Sami spoke about the renewed appreciation by the Muslim majority in Gaza of what the Christian institutions have provided, not only in the recent crisis but over the past two generations. Then he said quietly to himself, sadly, “The whole Middle East will not be the same without its Christian presence.” But he recovered himself and said with the conviction of one who was constantly referred to by others as “the expert” on Gaza and the Middle East, “The Christian institutions are trusted and appreciated by the Muslim majority because they consistently deliver appropriate, high quality, client-centred services that respect the dignity of every individual who comes to them.”

I immediately thought of the UnitingCare network. Sami El Yousef’s words are echoed in the mission statement of just about every UnitingCare agency I’ve looked at.

Understandably there is a lot of conversation and debate around the UCA on the nature of our extensive engagement in service to the Australian community. In the last National Update I wrote about the huge whole-of-church effort that it has taken to sustain our services and ministry to remote Australia through Frontier Services. The schools and colleges associated with the Uniting Church represent an extensive network of high quality educational services. The Uniting Care network is, by any measure, vast. It has more than 1,600 service sites across Australia. It employs 39,000 staff and is supported by 28,500 volunteers. It has an annual turnover of more than $2.5 billion. It’s certainly worth talking about the UCA’s engagement in the service of the Australian community. But that conversation is sometimes a heated one.

How should service agencies be related to the church – both as a network of local congregations and as a series of councils? Should the church be associated with “elite” high fee schools and colleges? Are our agencies simply delivering government services rather than responding to the church’s values and priorities? Is the tail now wagging the dog? And so it goes on…

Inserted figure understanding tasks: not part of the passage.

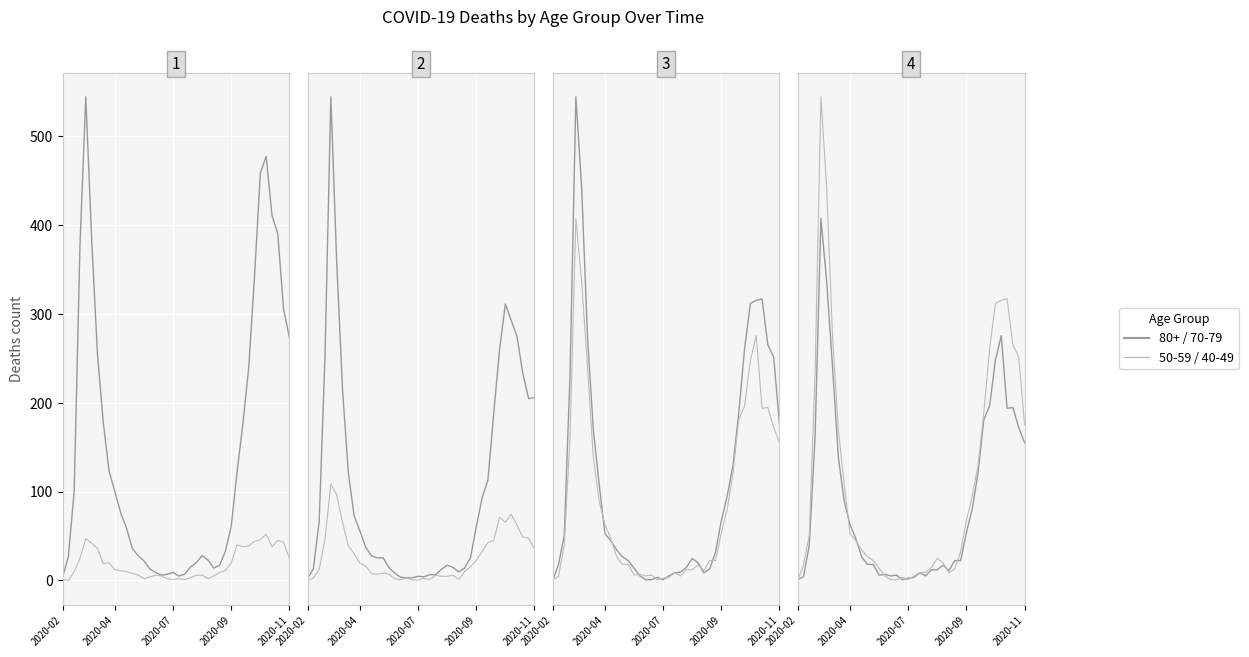

Which category has the lowest value in the 60 - 69 series?

2020-02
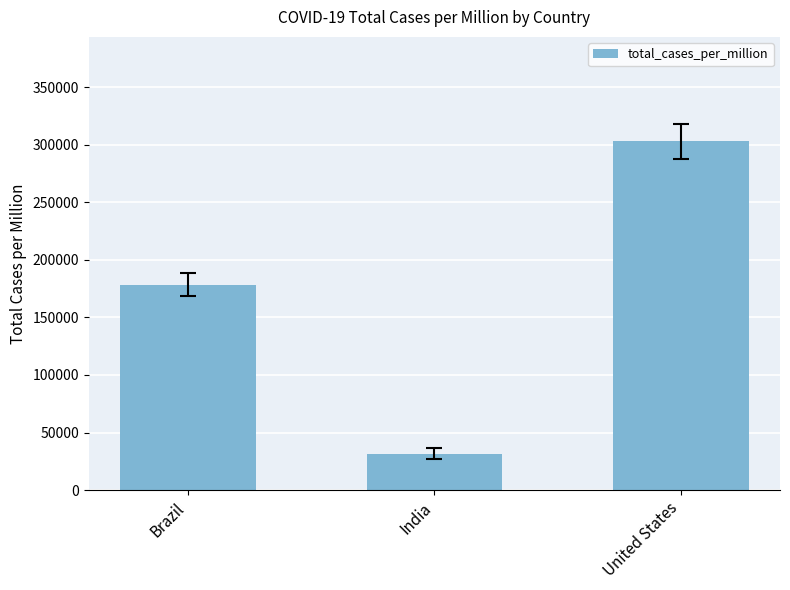

Rank the categories by value from highest to lowest.

United States, Brazil, India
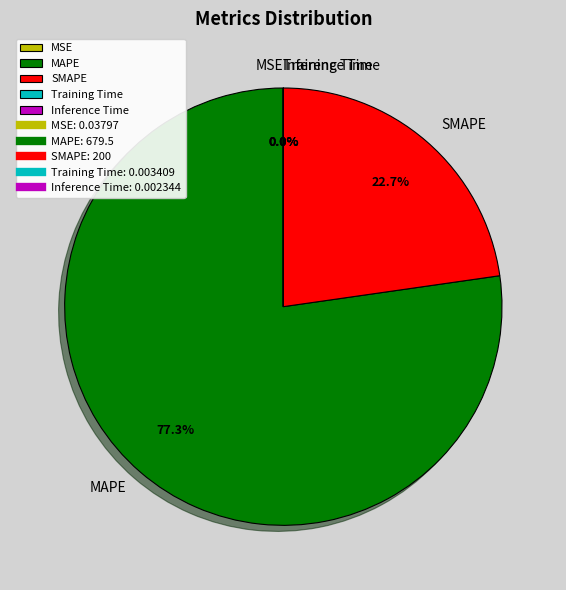

The SMAPE slice represents 9% of the pie. True or false?

False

It’s an important conversation and it will continue for the foreseeable future, I expect. But something became very clear to me in the briefing in Jerusalem and as we moved around communities in the West Bank:

Consistently delivering appropriate, high quality, client-centred services that respect the dignity of every individual who needs them is both an authentic implementation of the Gospel and an effective witness to Jesus Christ. One way or another, it is an essential part of being the church of God.

For a particular service activity to be this there does need to be a plausible, meaningful connection to the Christian congregation – the ekklesia – in the activity’s statement of purpose and values, in its leadership, and in its delivery of services. Most of the debate in the UCA is really about the plausibility and meaningfulness of that connection to our own congregations. But activities of that kind are not an optional extra for the Christian church.

So, for example, if a congregation can’t plausibly and meaningfully identify itself with the work of the UCA’s agencies, it needs to find other ways to express the Gospel in the service of the wider community. Or if a UCA agency can’t point to the ways in which it is meaningfully related to a congregation or congregations and to the church’s councils its claim to be an activity of the church loses plausibility.

My observation as I have travelled around the church and its agencies is that both agencies and congregations have grasped this. UnitingCare agencies, for example, have been working hard on expressing the values and priorities of the church and increasing the opportunities for local congregations to partner with them in meeting community needs. Local congregations are finding innovative ways to serve the community around them and are frequently finding support and expertise from within the UnitingCare network in this.

I encourage you to visit the UnitingCare Australia website to learn more about this area of Christian service and ministry. I also commend to you the explanation that UnitingCare Queensland provides of the theological basis of it values.

Why not use these resources to continue the conversation in your own congregation about the UCA’s engagement in the service of the Australian community?